Extracted records:
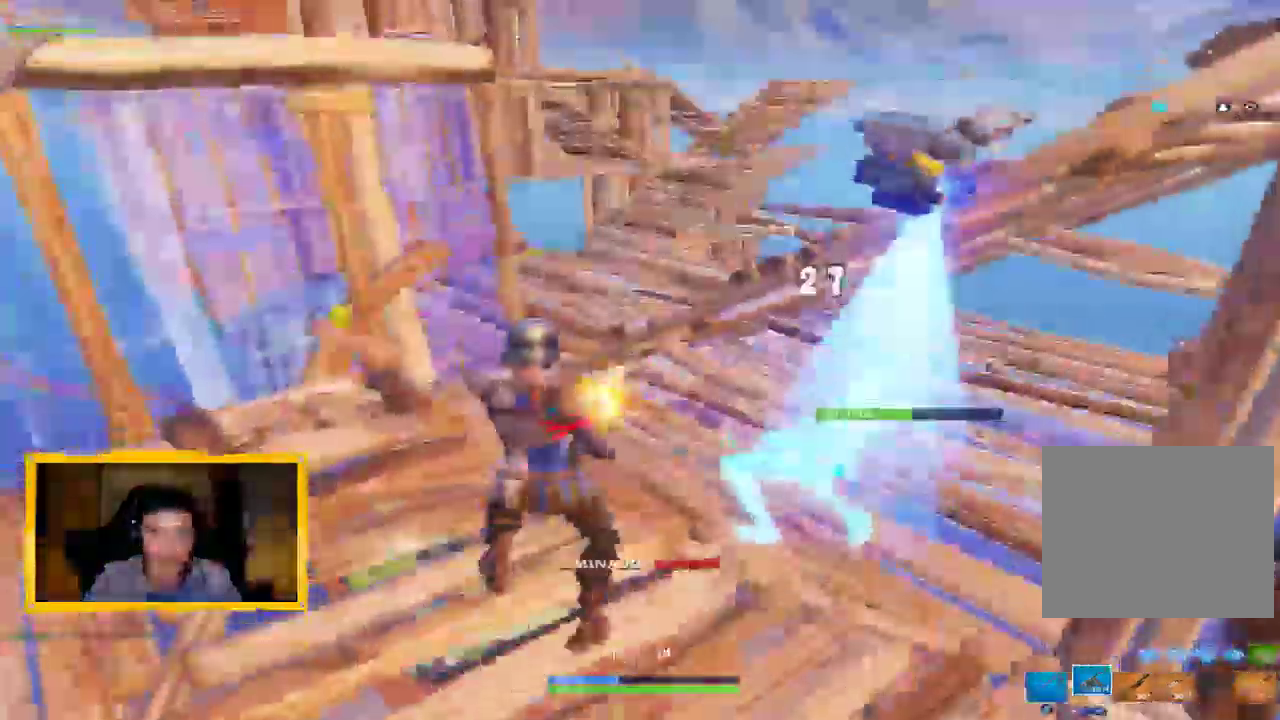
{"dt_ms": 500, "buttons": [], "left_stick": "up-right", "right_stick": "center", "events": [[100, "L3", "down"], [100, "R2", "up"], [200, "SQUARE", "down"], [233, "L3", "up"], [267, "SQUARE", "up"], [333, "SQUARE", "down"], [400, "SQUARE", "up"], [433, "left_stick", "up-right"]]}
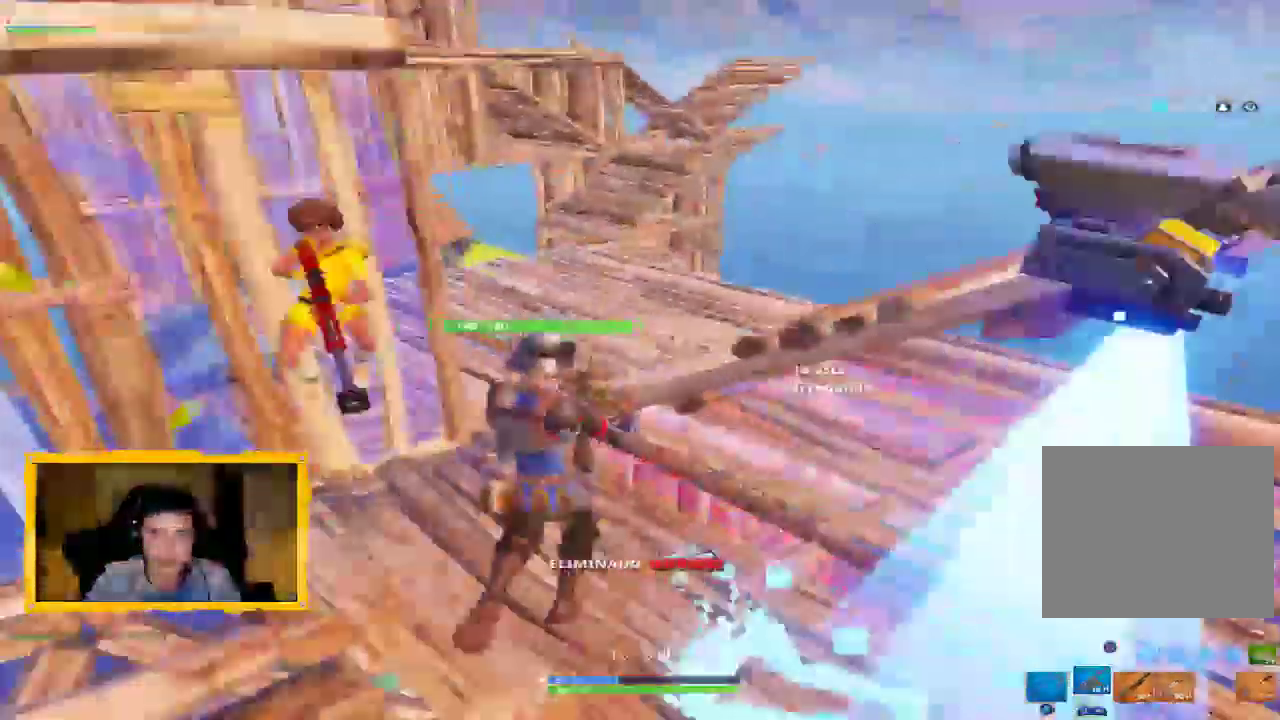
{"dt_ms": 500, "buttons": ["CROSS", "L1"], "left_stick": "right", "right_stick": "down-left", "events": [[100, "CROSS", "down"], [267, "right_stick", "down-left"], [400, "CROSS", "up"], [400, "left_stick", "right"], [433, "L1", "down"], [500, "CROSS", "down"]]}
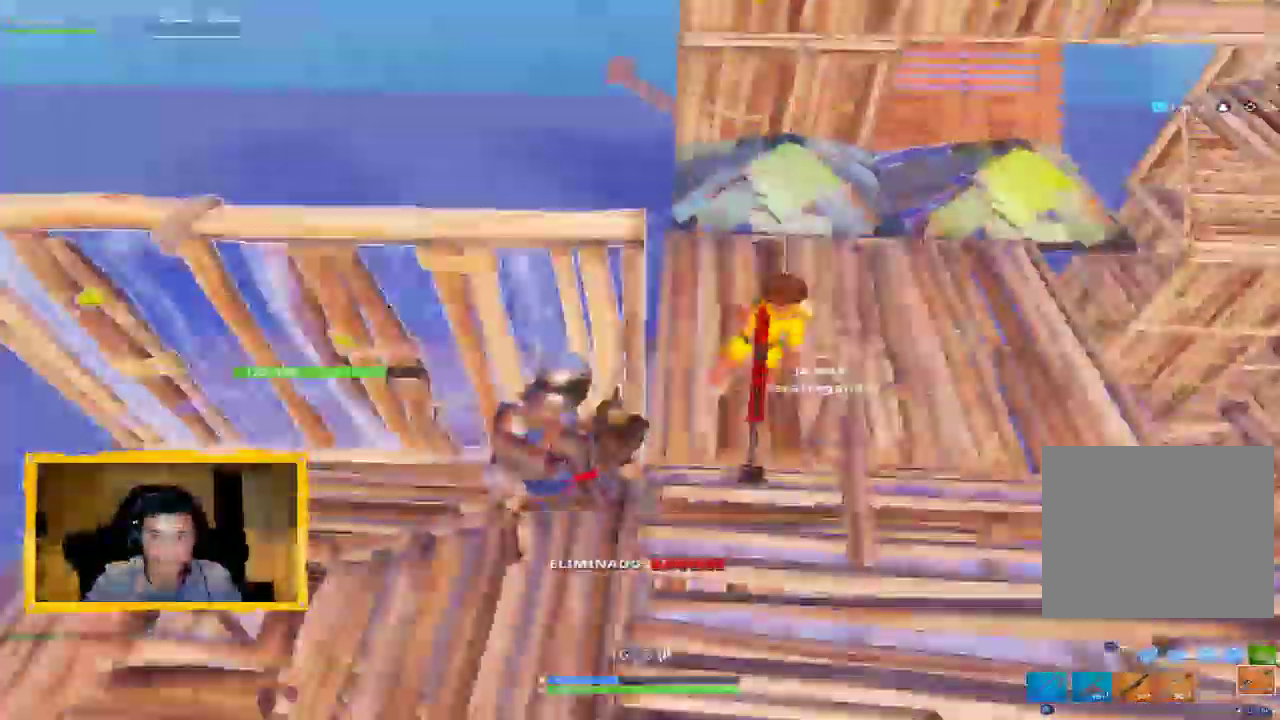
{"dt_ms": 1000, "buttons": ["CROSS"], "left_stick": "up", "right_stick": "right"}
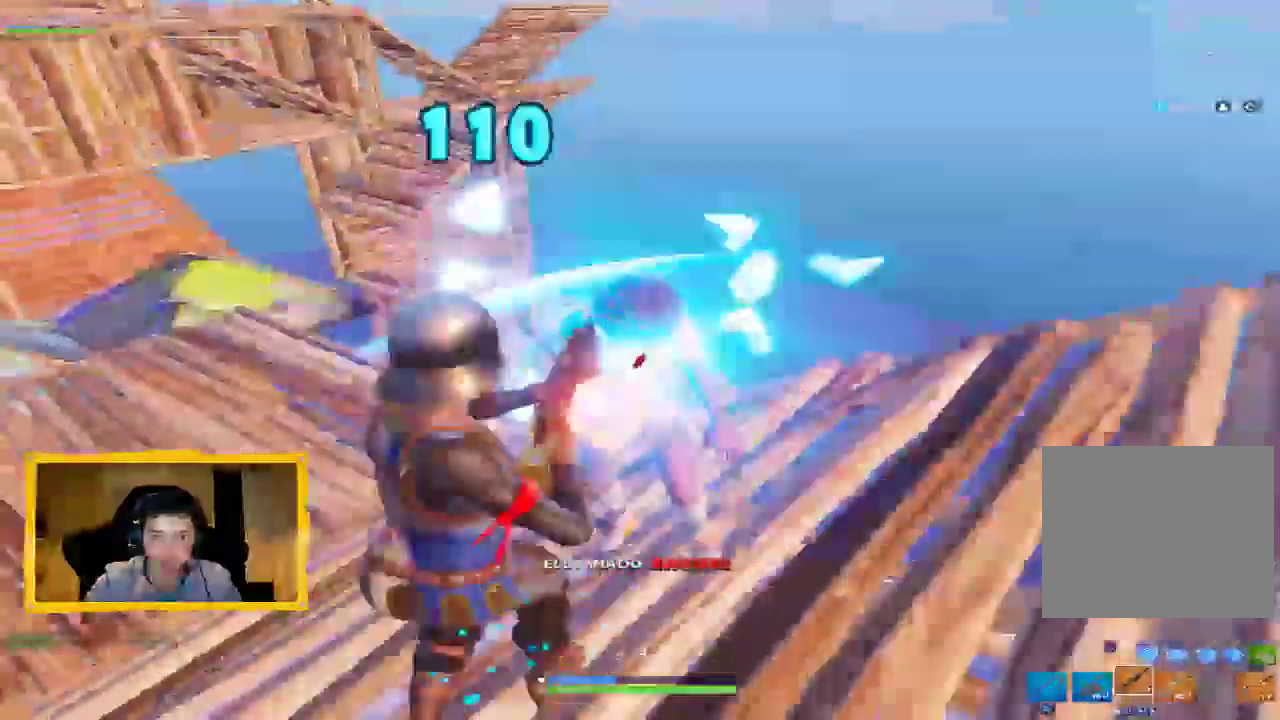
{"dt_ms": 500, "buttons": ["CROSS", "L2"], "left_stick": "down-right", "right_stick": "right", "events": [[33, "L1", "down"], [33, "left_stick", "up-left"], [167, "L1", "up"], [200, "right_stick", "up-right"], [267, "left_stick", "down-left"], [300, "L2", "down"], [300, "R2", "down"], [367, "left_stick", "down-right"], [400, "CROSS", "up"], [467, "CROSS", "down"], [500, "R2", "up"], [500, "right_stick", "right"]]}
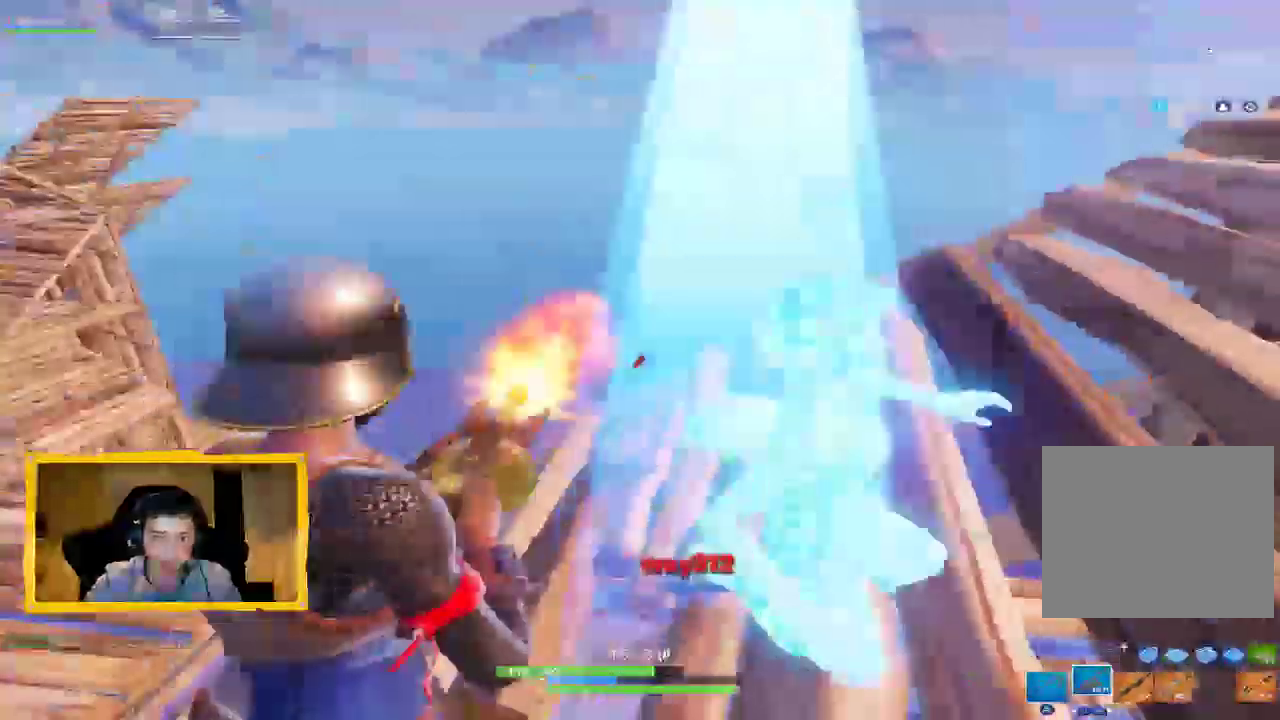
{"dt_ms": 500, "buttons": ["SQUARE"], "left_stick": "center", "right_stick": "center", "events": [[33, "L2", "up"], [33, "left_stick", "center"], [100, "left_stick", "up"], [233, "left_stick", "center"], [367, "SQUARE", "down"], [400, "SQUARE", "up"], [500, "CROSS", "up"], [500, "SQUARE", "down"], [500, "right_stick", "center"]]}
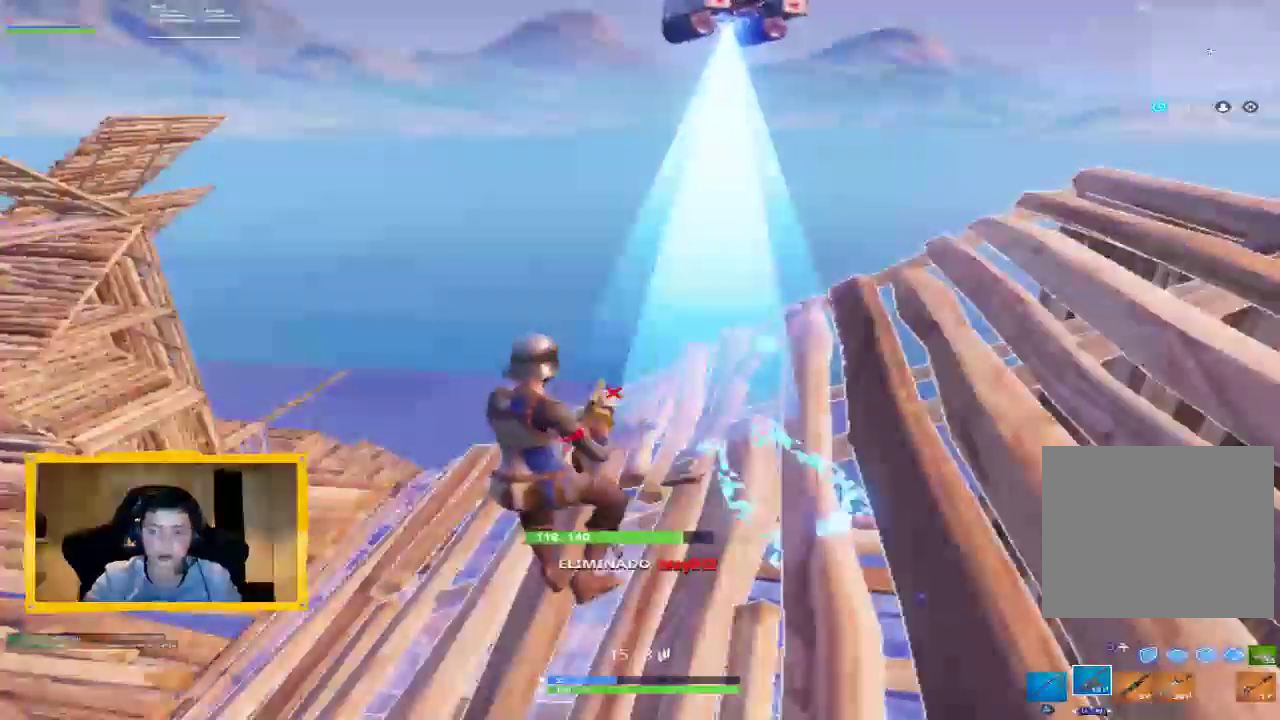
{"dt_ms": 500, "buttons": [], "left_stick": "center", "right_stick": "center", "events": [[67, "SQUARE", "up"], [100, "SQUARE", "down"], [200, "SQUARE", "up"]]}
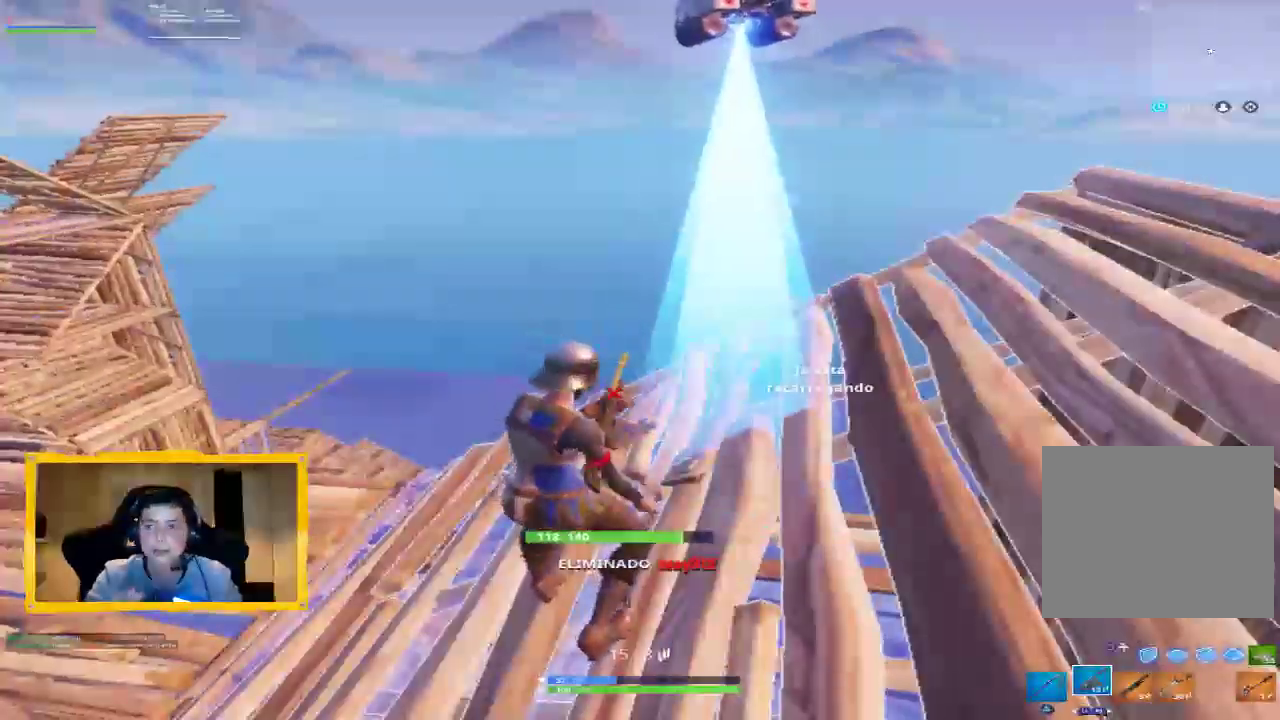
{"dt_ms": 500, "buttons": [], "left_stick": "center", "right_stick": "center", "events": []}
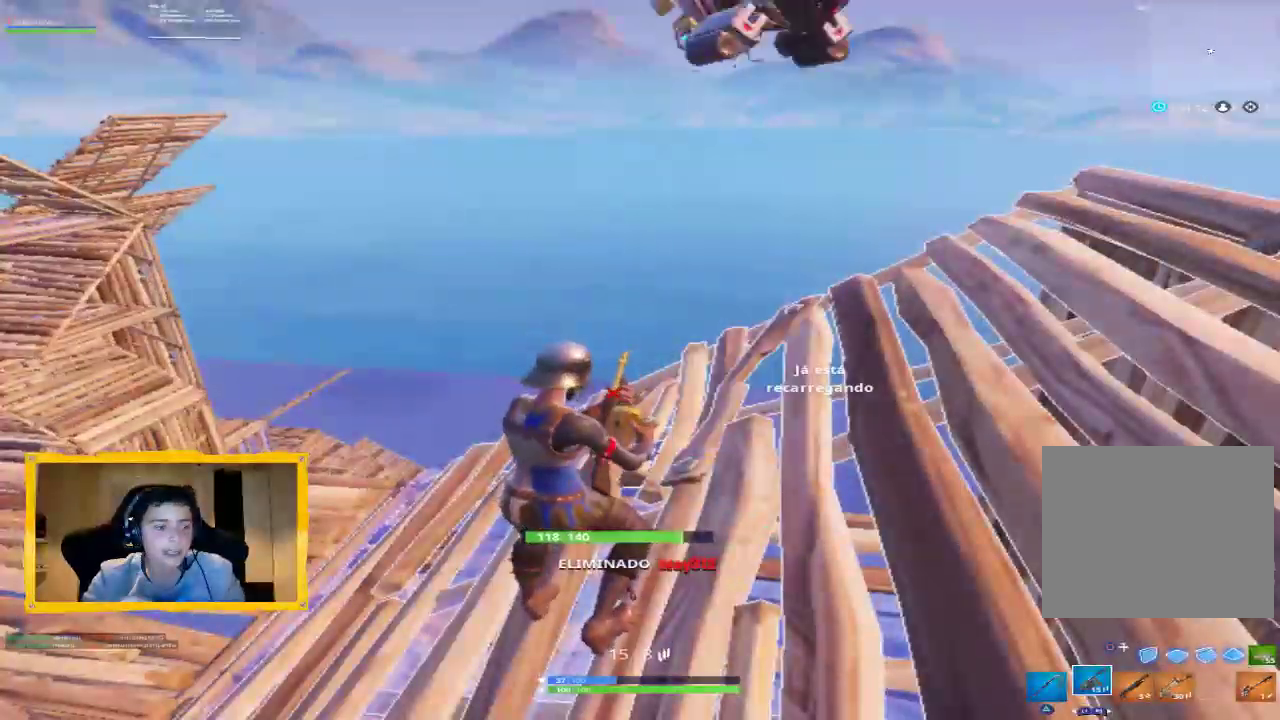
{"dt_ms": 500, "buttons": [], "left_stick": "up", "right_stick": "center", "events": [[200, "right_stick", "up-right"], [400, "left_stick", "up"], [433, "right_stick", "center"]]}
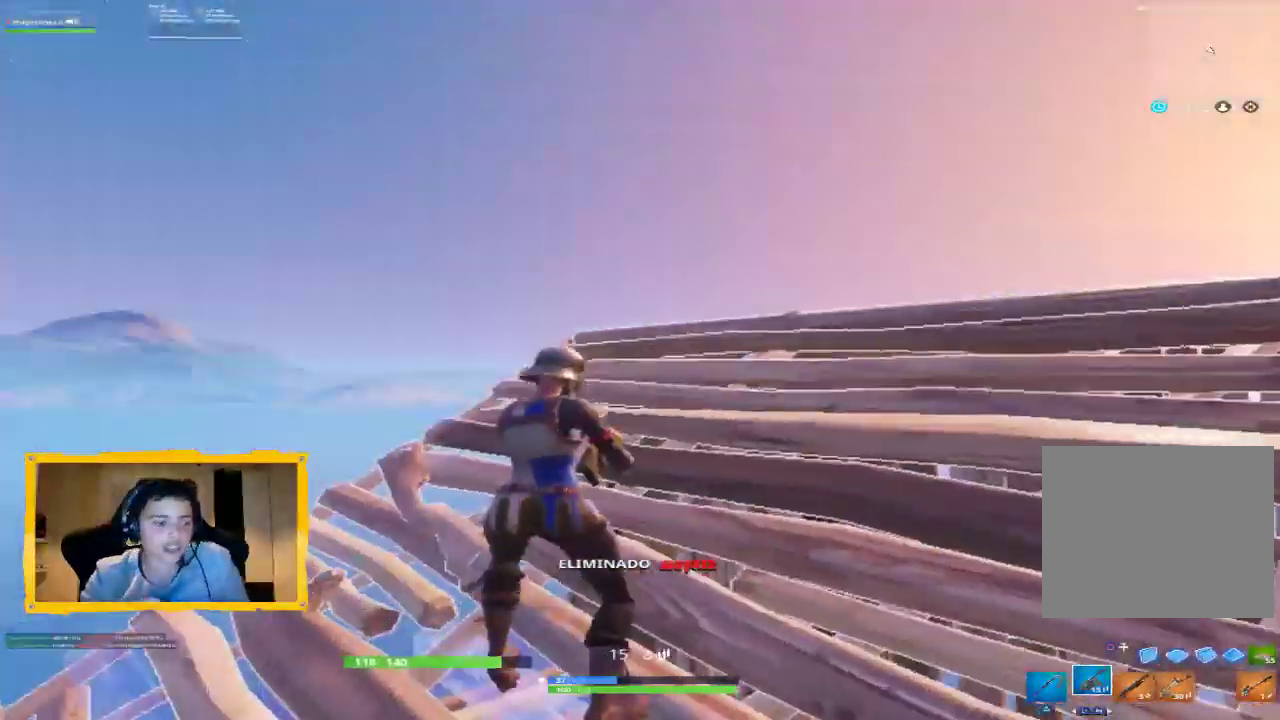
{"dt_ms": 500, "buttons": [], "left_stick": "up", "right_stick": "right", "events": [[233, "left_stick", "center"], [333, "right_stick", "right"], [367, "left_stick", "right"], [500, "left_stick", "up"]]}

What you need to do: Print all entries exactly. The images do not belong in the copy.

Solution for this task:
{"dt_ms": 500, "buttons": [], "left_stick": "up-right", "right_stick": "center", "events": [[100, "L3", "down"], [100, "R2", "up"], [200, "SQUARE", "down"], [233, "L3", "up"], [267, "SQUARE", "up"], [333, "SQUARE", "down"], [400, "SQUARE", "up"], [433, "left_stick", "up-right"]]}
{"dt_ms": 500, "buttons": ["CROSS", "L1"], "left_stick": "right", "right_stick": "down-left", "events": [[100, "CROSS", "down"], [267, "right_stick", "down-left"], [400, "CROSS", "up"], [400, "left_stick", "right"], [433, "L1", "down"], [500, "CROSS", "down"]]}
{"dt_ms": 1000, "buttons": ["CROSS"], "left_stick": "up", "right_stick": "right"}
{"dt_ms": 500, "buttons": ["CROSS", "L2"], "left_stick": "down-right", "right_stick": "right", "events": [[33, "L1", "down"], [33, "left_stick", "up-left"], [167, "L1", "up"], [200, "right_stick", "up-right"], [267, "left_stick", "down-left"], [300, "L2", "down"], [300, "R2", "down"], [367, "left_stick", "down-right"], [400, "CROSS", "up"], [467, "CROSS", "down"], [500, "R2", "up"], [500, "right_stick", "right"]]}
{"dt_ms": 500, "buttons": ["SQUARE"], "left_stick": "center", "right_stick": "center", "events": [[33, "L2", "up"], [33, "left_stick", "center"], [100, "left_stick", "up"], [233, "left_stick", "center"], [367, "SQUARE", "down"], [400, "SQUARE", "up"], [500, "CROSS", "up"], [500, "SQUARE", "down"], [500, "right_stick", "center"]]}
{"dt_ms": 500, "buttons": [], "left_stick": "center", "right_stick": "center", "events": [[67, "SQUARE", "up"], [100, "SQUARE", "down"], [200, "SQUARE", "up"]]}
{"dt_ms": 500, "buttons": [], "left_stick": "center", "right_stick": "center", "events": []}
{"dt_ms": 500, "buttons": [], "left_stick": "up", "right_stick": "center", "events": [[200, "right_stick", "up-right"], [400, "left_stick", "up"], [433, "right_stick", "center"]]}
{"dt_ms": 500, "buttons": [], "left_stick": "up", "right_stick": "right", "events": [[233, "left_stick", "center"], [333, "right_stick", "right"], [367, "left_stick", "right"], [500, "left_stick", "up"]]}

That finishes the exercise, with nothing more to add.